2.2. Non va ad intaccare tale ricostruzione la modifica (anche) al quinto comma dell’art. 38 d.P.R. n. 600/1973 apportata dall’art. 22, comma 1, D.L. n. 78/2010, prevendendosi adesso che la spesa per incremento patrimoniale debba essere imputata all’anno del suo effettivo sostenimento e non, invece, ripartita tra questo e i quattro anni precedenti, modifica richiamata dall’odierna ricorrente. Orbene, questa Corte (da ultimo, Cass. n. 28445/2024) ha chiarito che con riguardo all’anno d’imposta 2008 si applica, ratione temporis , l’art. 38 d.P.R. n. 600 del 1973 nella versione antecedente le modifiche introdotte dall’art. 22 D.L. n. 78/2010, convertito, con modificazioni, dalla legge 30 luglio 2010, n. 122, poiché tale novella si applica solo a far data dall’anno d’imposta 2009. Infatti, il primo comma del predetto art. 22 D.L. n. 78 del 2010 espressamente prevede che le modifiche che esso reca al
testo dell’art. 38 d.P.R. n. 600 del 1973 abbiano «effetto per gli accertamenti relativi ai redditi per i quali il termine di dichiarazione non è ancora scaduto alla data di entrata in vigore del presente decreto», vale a dire per gli accertamenti del reddito relativi ai periodi d’imposta successivi al 2009, tra i quali non sono compresi quelli sub iudice . A sua volta, l’art. 5 d.m. 24 dicembre 2012, conformemente alla citata disposizione di legge, statuisce che le «disposizioni contenute nel presente decreto si rendono applicabili alla determinazione dei redditi e dei maggiori redditi relativi agli anni d’imposta a decorrere dal 2009».

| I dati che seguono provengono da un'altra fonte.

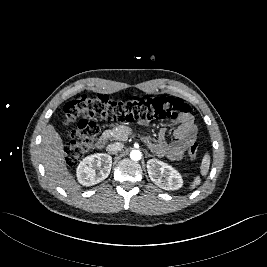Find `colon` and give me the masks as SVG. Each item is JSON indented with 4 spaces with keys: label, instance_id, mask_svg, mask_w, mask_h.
Instances as JSON below:
<instances>
[{
    "label": "colon",
    "instance_id": "1",
    "mask_svg": "<svg viewBox=\"0 0 267 267\" xmlns=\"http://www.w3.org/2000/svg\"><path fill=\"white\" fill-rule=\"evenodd\" d=\"M65 122L71 127V141L64 148L65 161L74 165L88 155L95 145L99 127L95 119L112 121H150L177 119L190 113V106L172 96H133L113 99L104 94H82L64 107ZM199 145L194 141L188 150L189 157L196 159Z\"/></svg>",
    "mask_w": 267,
    "mask_h": 267
}]
</instances>
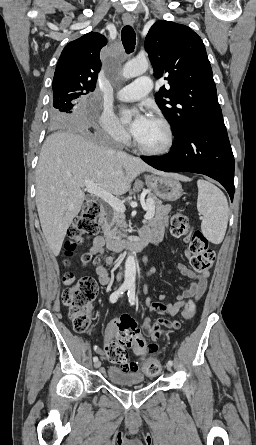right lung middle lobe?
Wrapping results in <instances>:
<instances>
[{"instance_id":"dd1d6c3e","label":"right lung middle lobe","mask_w":256,"mask_h":445,"mask_svg":"<svg viewBox=\"0 0 256 445\" xmlns=\"http://www.w3.org/2000/svg\"><path fill=\"white\" fill-rule=\"evenodd\" d=\"M83 96L78 92H61L53 94V106L50 110L51 122L54 125L71 124L75 120L77 100Z\"/></svg>"}]
</instances>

2.3. E la stessa giurisprudenza di legittimità ha anche escluso l’applicazione retroattiva della novella in questione, chiarendo che:
non sono in questione i principi sulla retroattività, atteso che la giurisprudenza che afferma l’applicabilità degli indici previsti dai decreti ministeriali del 10 settembre e del 19 novembre 1992 ai periodi d’imposta precedenti alla loro adozione (da ultimo, ex plurimis , Cass. n. 556/2019) si fonda piuttosto sulla natura procedimentale delle norme dei decreti, dalla quale soltanto (e non dalla retroattività) consegue la loro applicazione con riferimento al momento dell’accertamento;
neppure è in questione il principio del favor rei , la cui applicazione è predicabile unicamente rispetto a norme sanzionatorie, non invece in materia di poteri di accertamento o di formazione della prova, rilevanti in materia di redditometro;
comunque, l’individuazione della norma applicabile è questione di diritto intertemporale e di fronte alla esplicita previsione di diritto transitorio, già richiamata, che inequivocabilmente identifica la norma applicabile, è recessivo anche il principio tempus regit actum , altrimenti applicabile alle norme che dovessero qualificarsi come procedimentali ( ex plurimis , Cass. n. 28445/2024, Cass. n. 18729/2024, Cass. n. 7269/2022 e Cass. n. 30355/2019).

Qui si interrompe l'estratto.